> [The task]
Please set down exactly the lines of the listing below from the line containing "M518 1365 541 1388 523 1400 503 1381Z" through the line containing "M425 1030 500", both lines included, leaving out all other lines.

((

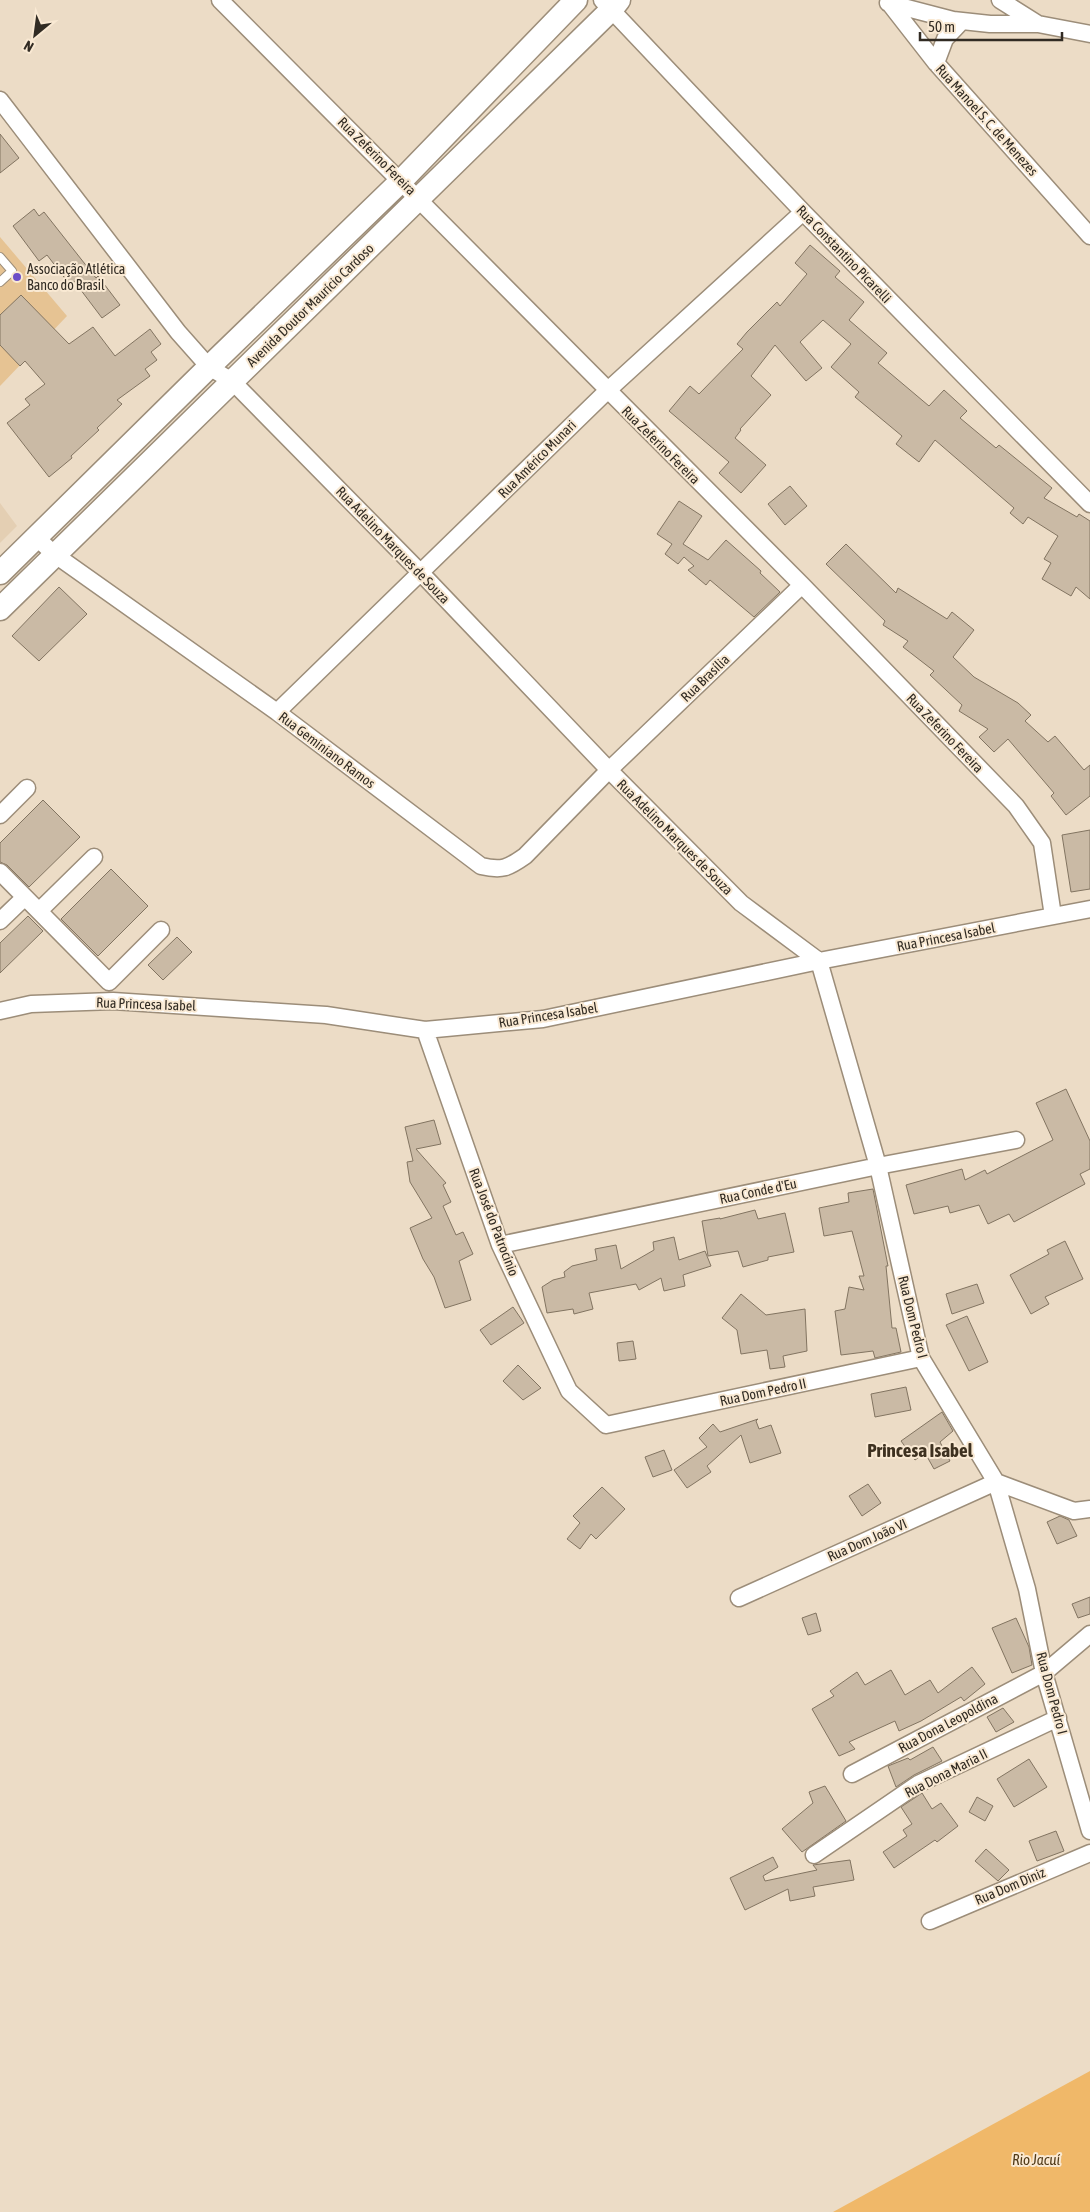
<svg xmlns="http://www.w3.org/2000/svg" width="1090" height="2212" viewBox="0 0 1090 2212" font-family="'Asap Condensed',sans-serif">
  <rect width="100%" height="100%" fill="#ecdcc6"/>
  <path fill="#e4cfb3" d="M0 503 17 526 0 543Z"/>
  <path fill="#e6c393" d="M0 237 67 316 0 386Z"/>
  <path fill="#f0b869" d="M1090 2071V2212H833Z"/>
  <path fill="#cabaa5" stroke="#827461" d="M0 134 19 158 0 173Z
    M34 209 39 216 44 212 96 278 98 276 120 305 102 318 74 281 70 285 47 255 39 261 13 226Z
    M810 245 840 271 835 277 864 302 849 320 887 353 878 363 929 406 944 390 967 411 960 418 996 448 999 445 1052 488 1044 498 1077 517 1079 514 1090 521V599L1076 587 1071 596 1042 579 1051 563 1044 559 1058 536 1028 517 1023 524 1010 513 1014 508 935 440 919 462 896 444 902 436 855 397 859 392 831 367 851 344 823 320 800 342 822 368 806 381 775 345 751 376 771 395 740 429 741 430 735 438 766 465 741 493 719 473 729 462 669 411 690 386 699 394 743 349 737 344 747 332 777 302 780 306 807 274 795 263Z
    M21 295 69 344 93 327 115 356 150 329 161 344 151 352 157 360 145 369 150 376 117 400 122 404 97 428 99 430 71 456 72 458 49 477 7 423 30 405 25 399 45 384 25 361 20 366 0 345V315Z
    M790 486 807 506 785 525 768 504Z
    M679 501 702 516 683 544 708 560 726 540 761 571 760 573 780 592 754 617 710 580 706 585 688 570 694 566 684 557 678 564 665 554 672 544 657 534Z
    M846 544 896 593 898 588 947 619 952 612 974 630 953 657 974 677 1018 703 1031 715 1025 721 1048 742 1055 736 1084 770 1090 765V796L1066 815 1051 796 1054 793 1008 739 994 752 979 737 988 729 959 711 962 705 930 675 934 671 903 647 908 641 883 625 885 621 826 564Z
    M59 587 87 614 39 661 12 636Z
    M43 800 80 837 29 887 7 865 0 862V843Z
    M1090 830V889L1071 892 1062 835Z
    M111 869 148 906 98 956 61 919Z
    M28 916 43 931 0 973V943Z
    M177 937 192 952 163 980 148 965Z
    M1066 1089 1090 1141V1169L1080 1174 1085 1184 1014 1222 1009 1214 988 1224 979 1205 950 1213 948 1206 914 1214 906 1185 962 1169 965 1180 985 1170 987 1174 1053 1140 1036 1103Z
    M434 1120 441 1144 416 1149 446 1183 443 1185 451 1202 443 1206 456 1235 463 1232 473 1254 459 1261 471 1300 445 1308 434 1277 423 1259 410 1228 432 1218 410 1182 407 1162 413 1161 405 1127Z
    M873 1189 888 1266H886L892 1328H896L901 1352 875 1358 873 1351 841 1355 835 1311 845 1309 849 1287 864 1290 859 1276H864L852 1231 824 1236 819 1208 849 1202 848 1193Z
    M755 1210 758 1219 785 1213 794 1252 768 1257V1260L743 1267 738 1251 708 1256 702 1221 720 1218V1219Z
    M674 1237 679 1260 705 1251 711 1266 683 1275 685 1286 664 1291 661 1278 639 1290 636 1284 589 1293 593 1309 574 1314 573 1309 547 1313 542 1287 553 1280 565 1277 564 1272 572 1266 597 1260 595 1249 616 1245 621 1269 654 1250 653 1242Z
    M1065 1241 1083 1279 1045 1297 1049 1304 1031 1314 1010 1275 1049 1254 1047 1250Z
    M977 1284 984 1303 952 1314 946 1294Z
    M741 1294 766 1315 805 1309 807 1351 783 1356 785 1367 770 1369 767 1350 741 1354 737 1330 722 1318Z
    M513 1307 524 1323 491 1345 480 1330Z
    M967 1316 988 1362 969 1371 946 1325Z
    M633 1341 636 1359 619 1361 617 1343Z
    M518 1365 541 1388 523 1400 503 1381Z
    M906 1387 911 1410 875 1417 871 1394Z
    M942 1412 953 1431 940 1442 950 1461 934 1469 925 1453 915 1460 901 1441Z
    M758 1419 756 1421 759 1429 771 1425 781 1453 750 1463 741 1435 707 1466 711 1472 687 1488 674 1470 707 1447 699 1438 713 1424 720 1432Z
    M664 1450 672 1470 653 1477 645 1457Z
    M868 1484 881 1503 862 1516 849 1496Z
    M602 1487 625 1509 596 1539 591 1534 580 1549 567 1539 580 1523 573 1516Z
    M1060 1516 1069 1520 1077 1536 1057 1544 1047 1522Z
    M1090 1597V1614L1078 1618 1072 1604Z
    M816 1613 821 1631 808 1635 802 1618Z
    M1016 1618 1029 1647 1032 1665 1012 1673 992 1628Z
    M972 1667 985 1684 964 1701 961 1697 921 1721 899 1731 895 1721 849 1742 855 1749 839 1756 812 1709 834 1696 830 1691 857 1672 865 1685 891 1670 905 1695 930 1680 938 1693Z
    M1003 1708 1014 1722 996 1732 987 1717Z
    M933 1747 942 1761 914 1775 896 1787 888 1766 908 1758 910 1760Z
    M1029 1759 1047 1787 1014 1807 997 1779Z
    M825 1786 846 1821 802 1852 782 1829 813 1803 809 1792Z
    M922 1793 932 1809 941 1803 958 1826 937 1842 935 1840 894 1868 883 1852 907 1836 903 1830 912 1824 901 1807Z
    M977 1797 993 1806 985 1821 969 1812Z
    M1056 1831 1064 1851 1037 1861 1029 1841Z
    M986 1849 1009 1870 998 1881 975 1861Z
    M773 1857 778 1867 763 1876 765 1881 817 1870 813 1865 850 1860 854 1880 813 1887 815 1896 790 1901 788 1889 745 1910 730 1878Z"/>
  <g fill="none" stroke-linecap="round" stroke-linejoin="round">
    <defs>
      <path id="lane" d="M0 257 12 271 0 282"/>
      <path id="street" d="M220 0 802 585 1016 806 1042 843 1053 916
        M602 0 803 212 1090 504
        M890 0V4L936 63 1090 236
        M1000 0 1038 24
        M888 3 953 20 990 24H1038L1090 34
        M936 63 945 39 962 21
        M0 100 178 332 209 367 232 381 421 573 609 770 741 903 819 961 878 1166 921 1358 996 1482 1027 1589 1044 1673 1090 1831
        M36 537 54 554 277 712 481 866C502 871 508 868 525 856L609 770 802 585
        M277 712 607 391 803 212
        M0 815 27 788
        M0 872 109 982 161 930
        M39 911 94 857
        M0 921 25 897
        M0 1011 31 1004 113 1001 326 1015 425 1030 543 1019 819 961 1090 909
        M425 1030 500 1245 569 1391 606 1425 921 1358
        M500 1245 878 1166 1016 1140
        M739 1598 996 1482 1074 1511 1090 1509
        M852 1774 1044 1673 1090 1634
        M814 1855 918 1784 1058 1718
        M930 1921 1090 1853"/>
      <path id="secondary" d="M0 573 209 367 401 181 576 0
        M0 609 612 9 619 0"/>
    </defs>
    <use href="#lane" stroke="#9c8d79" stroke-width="10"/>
    <use href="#street" stroke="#9c8d79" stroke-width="19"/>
    <use href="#secondary" stroke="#9c8d79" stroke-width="25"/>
    <use href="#lane" stroke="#fff" stroke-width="8"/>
    <use href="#street" stroke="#fff" stroke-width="16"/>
    <use href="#secondary" stroke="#fff" stroke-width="22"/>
  </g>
  <circle fill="#6d4fc8" stroke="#f9e9d3" stroke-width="2" cx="17" cy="277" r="5"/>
  <g text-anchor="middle" stroke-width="4" stroke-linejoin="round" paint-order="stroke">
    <g font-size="14" fill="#312b23" stroke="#f9e9d3">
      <text transform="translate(987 120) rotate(48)" y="5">Rua Manoel S. C. de Menezes</text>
      <text transform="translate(377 156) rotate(45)" y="5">Rua Zeferino Fereira</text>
      <text transform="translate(844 254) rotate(46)" y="5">Rua Constantino Picarelli</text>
      <text transform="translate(310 305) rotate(-44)" y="5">Avenida Doutor Maurício Cardoso</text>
      <text transform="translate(661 445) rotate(45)" y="5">Rua Zeferino Fereira</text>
      <text transform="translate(537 459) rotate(-45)" y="5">Rua Américo Munari</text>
      <text transform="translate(393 545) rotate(46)" y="5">Rua Adelino Marques de Souza</text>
      <text transform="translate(705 678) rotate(-44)" y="5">Rua Brasília</text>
      <text transform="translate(945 733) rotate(46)" y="5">Rua Zeferino Fereira</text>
      <text transform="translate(327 750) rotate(37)" y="5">Rua Geminiano Ramos</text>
      <text transform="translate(675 837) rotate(45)" y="5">Rua Adelino Marques de Souza</text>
      <text transform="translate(946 937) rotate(-11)" y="5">Rua Princesa Isabel</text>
      <text transform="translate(146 1004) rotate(2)" y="5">Rua Princesa Isabel</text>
      <text transform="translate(548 1015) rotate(-9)" y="5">Rua Princesa Isabel</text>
      <text transform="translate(758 1191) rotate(-12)" y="5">Rua Conde d'Eu</text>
      <text transform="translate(494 1222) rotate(69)" y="5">Rua José do Patrocínio</text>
      <text transform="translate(913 1317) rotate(76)" y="5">Rua Dom Pedro I</text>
      <text transform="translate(763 1392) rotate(-12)" y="5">Rua Dom Pedro II</text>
      <text transform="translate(867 1540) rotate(-24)" y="5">Rua Dom João VI</text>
      <text transform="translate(1052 1693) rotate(75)" y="5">Rua Dom Pedro I</text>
      <text transform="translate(948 1723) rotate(-28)" y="5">Rua Dona Leopoldina</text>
      <text transform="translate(946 1773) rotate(-27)" y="5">Rua Dona Maria II</text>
      <text transform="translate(1010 1886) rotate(-23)" y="5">Rua Dom Diniz</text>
    </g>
    <g font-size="14" fill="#312b23" stroke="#f9e9d3" text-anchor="start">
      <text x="27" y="274">Associação Atlética<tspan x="27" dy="16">Banco do Brasil</tspan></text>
    </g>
    <g font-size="15" font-style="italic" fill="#513a18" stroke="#f9e9d3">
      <text x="1036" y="2165">Rio Jacuí</text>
    </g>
    <g font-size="19" font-weight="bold" fill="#3e3120" stroke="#f9e9d3">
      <text x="920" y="1457">Princesa Isabel</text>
    </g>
  </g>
  <g transform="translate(35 35) rotate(209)" stroke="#f9e9d3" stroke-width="4" paint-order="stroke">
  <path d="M0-4L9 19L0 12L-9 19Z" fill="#312b23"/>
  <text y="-8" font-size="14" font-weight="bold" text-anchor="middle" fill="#312b23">N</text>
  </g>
  <path d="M920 32v8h142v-8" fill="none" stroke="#312b23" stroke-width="2.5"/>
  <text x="928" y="32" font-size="15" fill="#312b23" stroke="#f9e9d3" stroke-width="4" paint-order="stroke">50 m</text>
</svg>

))

> [Solved problem]
    M518 1365 541 1388 523 1400 503 1381Z
    M906 1387 911 1410 875 1417 871 1394Z
    M942 1412 953 1431 940 1442 950 1461 934 1469 925 1453 915 1460 901 1441Z
    M758 1419 756 1421 759 1429 771 1425 781 1453 750 1463 741 1435 707 1466 711 1472 687 1488 674 1470 707 1447 699 1438 713 1424 720 1432Z
    M664 1450 672 1470 653 1477 645 1457Z
    M868 1484 881 1503 862 1516 849 1496Z
    M602 1487 625 1509 596 1539 591 1534 580 1549 567 1539 580 1523 573 1516Z
    M1060 1516 1069 1520 1077 1536 1057 1544 1047 1522Z
    M1090 1597V1614L1078 1618 1072 1604Z
    M816 1613 821 1631 808 1635 802 1618Z
    M1016 1618 1029 1647 1032 1665 1012 1673 992 1628Z
    M972 1667 985 1684 964 1701 961 1697 921 1721 899 1731 895 1721 849 1742 855 1749 839 1756 812 1709 834 1696 830 1691 857 1672 865 1685 891 1670 905 1695 930 1680 938 1693Z
    M1003 1708 1014 1722 996 1732 987 1717Z
    M933 1747 942 1761 914 1775 896 1787 888 1766 908 1758 910 1760Z
    M1029 1759 1047 1787 1014 1807 997 1779Z
    M825 1786 846 1821 802 1852 782 1829 813 1803 809 1792Z
    M922 1793 932 1809 941 1803 958 1826 937 1842 935 1840 894 1868 883 1852 907 1836 903 1830 912 1824 901 1807Z
    M977 1797 993 1806 985 1821 969 1812Z
    M1056 1831 1064 1851 1037 1861 1029 1841Z
    M986 1849 1009 1870 998 1881 975 1861Z
    M773 1857 778 1867 763 1876 765 1881 817 1870 813 1865 850 1860 854 1880 813 1887 815 1896 790 1901 788 1889 745 1910 730 1878Z"/>
  <g fill="none" stroke-linecap="round" stroke-linejoin="round">
    <defs>
      <path id="lane" d="M0 257 12 271 0 282"/>
      <path id="street" d="M220 0 802 585 1016 806 1042 843 1053 916
        M602 0 803 212 1090 504
        M890 0V4L936 63 1090 236
        M1000 0 1038 24
        M888 3 953 20 990 24H1038L1090 34
        M936 63 945 39 962 21
        M0 100 178 332 209 367 232 381 421 573 609 770 741 903 819 961 878 1166 921 1358 996 1482 1027 1589 1044 1673 1090 1831
        M36 537 54 554 277 712 481 866C502 871 508 868 525 856L609 770 802 585
        M277 712 607 391 803 212
        M0 815 27 788
        M0 872 109 982 161 930
        M39 911 94 857
        M0 921 25 897
        M0 1011 31 1004 113 1001 326 1015 425 1030 543 1019 819 961 1090 909
        M425 1030 500 1245 569 1391 606 1425 921 1358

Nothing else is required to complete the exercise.